TW/CW: blood, fantasy violence, death, descriptions of injuries/corpses
“I don’t want to marry the man you arranged for me to marry because I don’t know him and I want to have control over my life”: good, good
“I don’t want to marry the man you arranged for me to marry because I don’t know him, I want to have control over my life, and also I’m a lesbian”: EVEN BETTER
It’s been a few years since I’ve read Ash, but reading Huntress doesn’t necessarily require a whole lot of knowledge of Ash‘s world to understand it. What remains, however, is that you have to remember that it was some of the first of its kind. Nowadays, YA is dominated by fairytale-inspired and fairytale retellings, some of which are queer, but stories like Ash and this companion were some of the first ones to do so—and some of the first to be openly queer. If you remember that (and if you can get past the painfully dated cover), you’re in for a fun ride—a dark and atmospheric piece of high fantasy filled with all sorts of danger and strange creatures.

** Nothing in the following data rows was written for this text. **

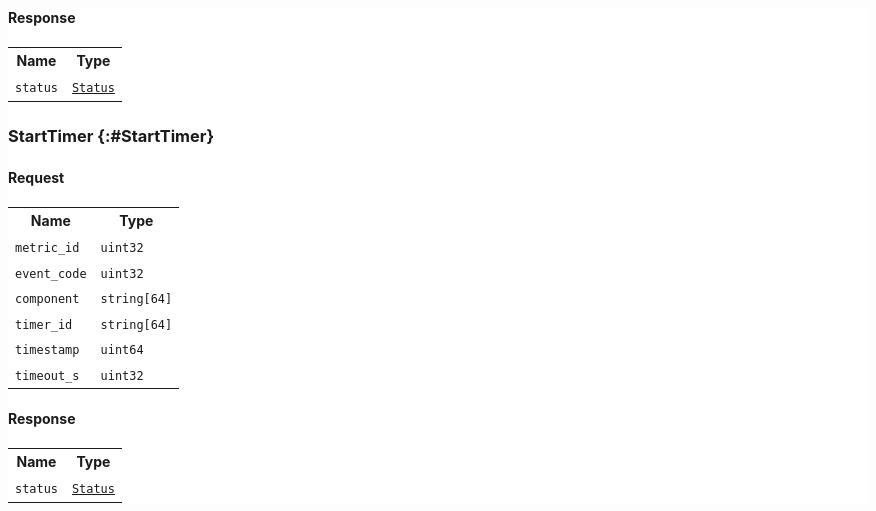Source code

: 
#### Response
<table>
    <tr><th>Name</th><th>Type</th></tr>
    <tr>
            <td><code>status</code></td>
            <td>
                <code><a class='link' href='#Status'>Status</a></code>
            </td>
        </tr></table>

### StartTimer {:#StartTimer}


#### Request
<table>
    <tr><th>Name</th><th>Type</th></tr>
    <tr>
            <td><code>metric_id</code></td>
            <td>
                <code>uint32</code>
            </td>
        </tr><tr>
            <td><code>event_code</code></td>
            <td>
                <code>uint32</code>
            </td>
        </tr><tr>
            <td><code>component</code></td>
            <td>
                <code>string[64]</code>
            </td>
        </tr><tr>
            <td><code>timer_id</code></td>
            <td>
                <code>string[64]</code>
            </td>
        </tr><tr>
            <td><code>timestamp</code></td>
            <td>
                <code>uint64</code>
            </td>
        </tr><tr>
            <td><code>timeout_s</code></td>
            <td>
                <code>uint32</code>
            </td>
        </tr></table>


#### Response
<table>
    <tr><th>Name</th><th>Type</th></tr>
    <tr>
            <td><code>status</code></td>
            <td>
                <code><a class='link' href='#Status'>Status</a></code>
            </td>
        </tr></table>

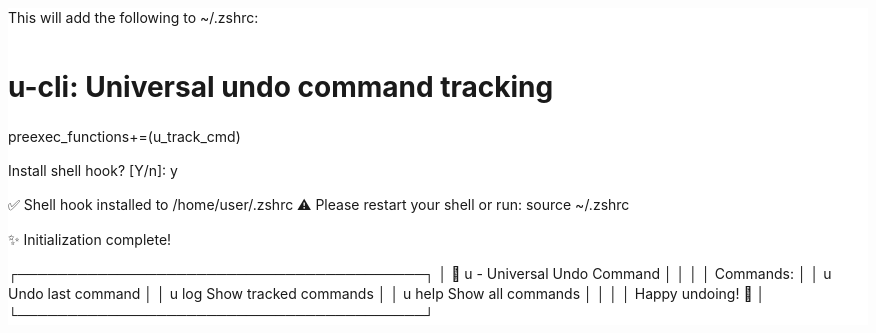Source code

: This will add the following to ~/.zshrc:

  # u-cli: Universal undo command tracking
  preexec_functions+=(u_track_cmd)

Install shell hook? [Y/n]: y

✅ Shell hook installed to /home/user/.zshrc
⚠️  Please restart your shell or run: source ~/.zshrc

✨ Initialization complete!

┌─────────────────────────────────────────┐
│  🧰 u - Universal Undo Command          │
│                                         │
│  Commands:                              │
│    u          Undo last command         │
│    u log      Show tracked commands     │
│    u help     Show all commands         │
│                                         │
│  Happy undoing! 🎉                      │
└─────────────────────────────────────────┘
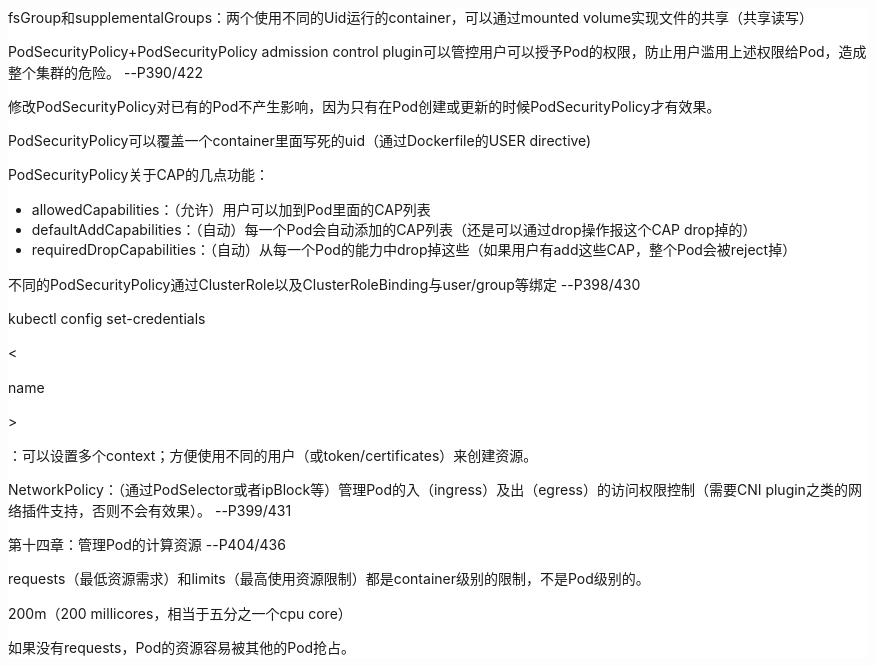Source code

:   


fsGroup和supplementalGroups：两个使用不同的Uid运行的container，可以通过mounted volume实现文件的共享（共享读写）

  


PodSecurityPolicy+PodSecurityPolicy admission control plugin可以管控用户可以授予Pod的权限，防止用户滥用上述权限给Pod，造成整个集群的危险。 --P390/422

  


修改PodSecurityPolicy对已有的Pod不产生影响，因为只有在Pod创建或更新的时候PodSecurityPolicy才有效果。

  


PodSecurityPolicy可以覆盖一个container里面写死的uid（通过Dockerfile的USER directive\)

  


PodSecurityPolicy关于CAP的几点功能：

* allowedCapabilities：（允许）用户可以加到Pod里面的CAP列表
* defaultAddCapabilities：（自动）每一个Pod会自动添加的CAP列表（还是可以通过drop操作报这个CAP drop掉的）
* requiredDropCapabilities：（自动）从每一个Pod的能力中drop掉这些（如果用户有add这些CAP，整个Pod会被reject掉）

  


不同的PodSecurityPolicy通过ClusterRole以及ClusterRoleBinding与user/group等绑定 --P398/430

  


kubectl config set-credentials 

&lt;

name

&gt;

：可以设置多个context；方便使用不同的用户（或token/certificates）来创建资源。

  


NetworkPolicy：（通过PodSelector或者ipBlock等）管理Pod的入（ingress）及出（egress）的访问权限控制（需要CNI plugin之类的网络插件支持，否则不会有效果）。 --P399/431

  


  


第十四章：管理Pod的计算资源 --P404/436

  


requests（最低资源需求）和limits（最高使用资源限制）都是container级别的限制，不是Pod级别的。

  


200m（200 millicores，相当于五分之一个cpu core）

  


如果没有requests，Pod的资源容易被其他的Pod抢占。
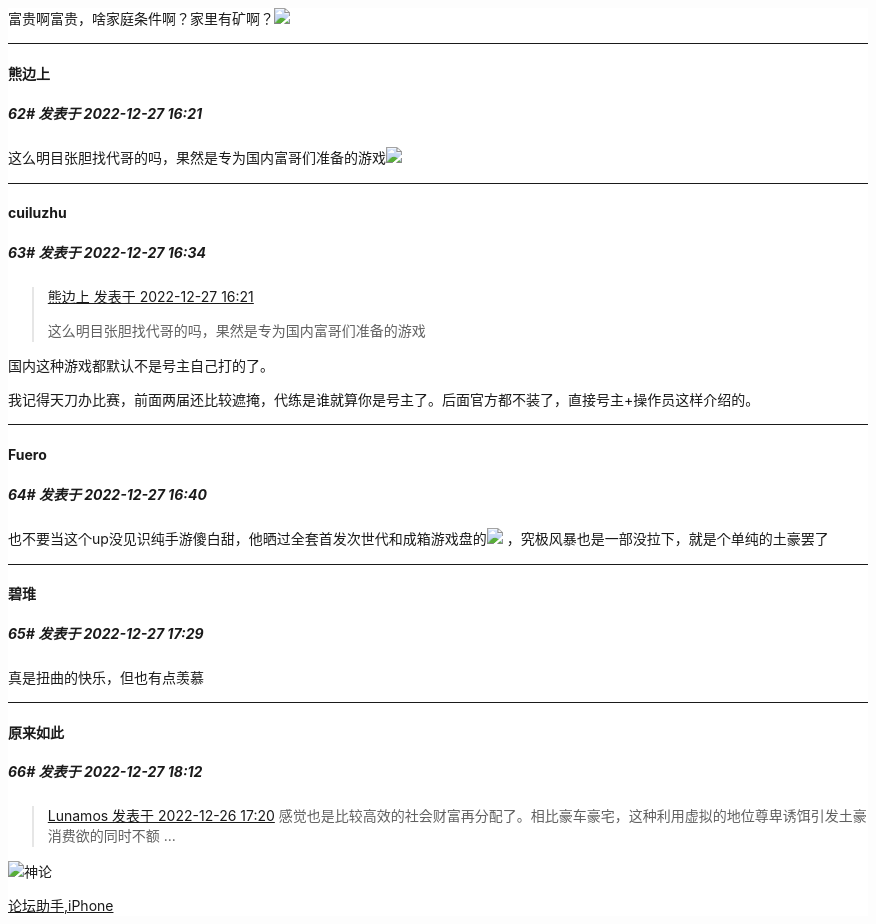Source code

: 富贵啊富贵，啥家庭条件啊？家里有矿啊？<img src="https://static.saraba1st.com/image/smiley/face2017/112.png" referrerpolicy="no-referrer">



*****

####  熊边上  
##### 62#       发表于 2022-12-27 16:21

这么明目张胆找代哥的吗，果然是专为国内富哥们准备的游戏<img src="https://static.saraba1st.com/image/smiley/face2017/067.png" referrerpolicy="no-referrer">



*****

####  cuiluzhu  
##### 63#       发表于 2022-12-27 16:34

<blockquote><a href="httphttps://bbs.saraba1st.com/2b/forum.php?mod=redirect&amp;goto=findpost&amp;pid=59107745&amp;ptid=2111811" target="_blank">熊边上 发表于 2022-12-27 16:21</a>

这么明目张胆找代哥的吗，果然是专为国内富哥们准备的游戏</blockquote>
国内这种游戏都默认不是号主自己打的了。

我记得天刀办比赛，前面两届还比较遮掩，代练是谁就算你是号主了。后面官方都不装了，直接号主+操作员这样介绍的。

*****

####  Fuero  
##### 64#       发表于 2022-12-27 16:40

也不要当这个up没见识纯手游傻白甜，他晒过全套首发次世代和成箱游戏盘的<img src="https://static.saraba1st.com/image/smiley/face2017/037.png" referrerpolicy="no-referrer"> ，究极风暴也是一部没拉下，就是个单纯的土豪罢了



*****

####  碧琟  
##### 65#       发表于 2022-12-27 17:29

真是扭曲的快乐，但也有点羡慕



*****

####  原来如此  
##### 66#       发表于 2022-12-27 18:12

<blockquote><a href="httphttps://bbs.saraba1st.com/2b/forum.php?mod=redirect&amp;goto=findpost&amp;pid=59096294&amp;ptid=2111811" target="_blank">Lunamos 发表于 2022-12-26 17:20</a>
感觉也是比较高效的社会财富再分配了。相比豪车豪宅，这种利用虚拟的地位尊卑诱饵引发土豪消费欲的同时不额 ...</blockquote>
<img src="https://static.saraba1st.com/image/smiley/face2017/057.png" referrerpolicy="no-referrer">神论

[论坛助手,iPhone](https://bbs.saraba1st.com/2b/forum.php?mod=viewthread&amp;tid=2029836)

Lo’s world is pretty distinctly High Fantasy™️, which I’ve been jaded with as of late, but her unique spin on it was enough to create a captivating world. Although the magic system was a little hazy, Lo’s descriptions of the barren landscape and treacherous forests created a world that felt real enough to step into. Even more captivating were the creatures that inhabited this world—everything from unicorns to horrifying changelings; the mythology around them and the stakes they created propelled the story even more. Plus, it’s always refreshing to have non-European inspiration for a high fantasy novel; in the author’s note, Lo explains that most of the book was inspired by both Chinese and Japanese mythology.
What I remember about Ash was how much I loved the main couple, but with Huntress, that was a little bit less of the case. In fact, I found Kaede and Taisin to be almost interchangeable (accentuated by the sporadic POV changes), but still compelling enough to root for. Most of the other characters were rather underdeveloped and forgettable, but Lo has a grim solution for the problem—killing them off. For me, it was Con who stole the show; he was the only character with a distinct personality, and it was a very lovable one at that. He’s the kind of character who probably would’ve been lumped in as the love interest in any other YA book, but having him as a platonic friend was so much more endearing.
Even though I loved Lo’s worldbuilding, I still wish that more was explored; we only got tidbits of the creatures in the Fairy Queen’s kingdom, and especially since the main villain was introduced so late in the book, I wished that we’d spent less time on the road and more time near the destination. The journey was interesting, sure, but it would’ve been more interesting to explore the more alien, unfamiliar corners of the world Lo created.
All in all, a solid piece of fantasy that made good use of its dark, barren atmosphere, but could’ve pushed it even further. 3.5 stars!
Huntress is a prequel to Ash, and they are the only books set in that universe. Malinda Lo is also the author of Last Night at the Telegraph Club, the Adaptation duology (consisting of Adaptation and Inheritance), and several other books for teens and adults.
That’s it for this week’s Book Review Tuesday! Have a wonderful rest of your day, and take care of yourselves!